Simpson is doing something sly here in terms of style, too: she is demonstrating that women’s conversation – so prone to digression, jokes and self-deprecation – is actually where the action lies. It may sound light and conciliatory in tone, but lurking within are serious truths, wisdom and insight. It is the engine for personal and familial change, but also for shifts in the wider social and political world. Jeremy Corbyn’s proposal for a kinder, less adversarial tone in Westminster, for example, must surely have derived from listening to women. (Indeed, recent research shows that men gender-transitioning to become women acquire improved language and communication skills almost as soon as they start taking hormones.)
Oddly enough this isn’t an easy thing to propose, even now. When Simpson puts women’s talk at the centre of her stories, she’s being bold indeed. While it’s accepted that women’s bodies are forbidden territory for ridicule, women’s talk is still infra dig. Men roll their eyes heavenwards when women talk together, the general assumption being that whenever two or three are gathered they will discuss nothing more challenging than handbags. To press home the point, one story here is a conversation between an older male lawyer and a school-leaver, a boy looking for work experience: their encounter is piercingly dull and they remain at cross-purposes throughout. Only the older man’s interior monologue is of any interest.

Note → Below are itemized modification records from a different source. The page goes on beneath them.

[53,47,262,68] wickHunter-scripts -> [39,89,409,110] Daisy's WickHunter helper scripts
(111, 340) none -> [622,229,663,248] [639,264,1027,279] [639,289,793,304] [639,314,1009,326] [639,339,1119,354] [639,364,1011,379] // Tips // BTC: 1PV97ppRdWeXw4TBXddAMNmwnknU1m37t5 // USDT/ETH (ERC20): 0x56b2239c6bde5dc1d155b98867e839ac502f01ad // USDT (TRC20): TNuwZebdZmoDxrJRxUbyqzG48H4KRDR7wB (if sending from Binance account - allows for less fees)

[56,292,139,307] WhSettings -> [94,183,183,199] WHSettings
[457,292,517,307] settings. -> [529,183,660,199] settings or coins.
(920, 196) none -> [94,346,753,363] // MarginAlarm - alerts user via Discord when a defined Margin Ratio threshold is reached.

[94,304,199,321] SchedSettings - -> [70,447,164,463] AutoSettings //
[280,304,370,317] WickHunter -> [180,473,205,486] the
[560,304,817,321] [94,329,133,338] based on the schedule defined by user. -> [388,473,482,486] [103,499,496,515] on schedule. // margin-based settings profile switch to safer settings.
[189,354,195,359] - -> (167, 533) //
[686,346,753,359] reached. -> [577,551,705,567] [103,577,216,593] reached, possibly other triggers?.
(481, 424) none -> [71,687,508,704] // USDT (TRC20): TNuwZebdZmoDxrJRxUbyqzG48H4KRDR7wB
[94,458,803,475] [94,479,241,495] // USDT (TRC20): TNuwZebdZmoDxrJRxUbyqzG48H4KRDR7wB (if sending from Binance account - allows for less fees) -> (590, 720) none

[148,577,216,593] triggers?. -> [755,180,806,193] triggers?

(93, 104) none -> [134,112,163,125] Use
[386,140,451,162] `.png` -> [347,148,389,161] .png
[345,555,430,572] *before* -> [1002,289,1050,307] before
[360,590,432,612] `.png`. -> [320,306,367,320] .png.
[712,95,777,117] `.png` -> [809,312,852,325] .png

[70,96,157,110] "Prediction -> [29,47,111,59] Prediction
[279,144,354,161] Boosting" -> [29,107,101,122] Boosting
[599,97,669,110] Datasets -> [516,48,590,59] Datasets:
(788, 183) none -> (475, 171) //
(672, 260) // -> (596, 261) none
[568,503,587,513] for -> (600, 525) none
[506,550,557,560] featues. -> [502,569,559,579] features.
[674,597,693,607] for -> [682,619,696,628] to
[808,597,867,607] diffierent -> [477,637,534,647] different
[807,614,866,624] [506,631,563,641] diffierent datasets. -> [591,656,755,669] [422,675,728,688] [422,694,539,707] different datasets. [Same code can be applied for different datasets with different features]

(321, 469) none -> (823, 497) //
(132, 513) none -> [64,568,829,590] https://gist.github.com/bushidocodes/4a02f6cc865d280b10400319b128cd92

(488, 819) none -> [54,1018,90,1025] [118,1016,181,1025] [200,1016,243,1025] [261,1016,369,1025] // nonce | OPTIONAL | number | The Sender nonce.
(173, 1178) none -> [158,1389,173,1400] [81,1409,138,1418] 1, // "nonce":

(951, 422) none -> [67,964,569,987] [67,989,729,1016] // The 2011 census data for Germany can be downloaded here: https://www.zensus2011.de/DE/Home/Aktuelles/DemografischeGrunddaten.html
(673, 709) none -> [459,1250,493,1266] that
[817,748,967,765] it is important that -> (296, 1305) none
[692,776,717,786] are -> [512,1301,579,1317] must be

The longest story concerns a couple who go to Bayreuth to hear The Ring cycle. Many of their fellow travellers are much older and Simpson strays into Jane Gardam territory with this rueful and witty depiction of the elderly. The technical accomplishment of this story is great: a discussion of Wagner, the delicate repair of a broken relationship, the comfort of strangers, the juxtaposition between what people think and what they actually say. And yet, being Helen Simpson, she makes it look so easy.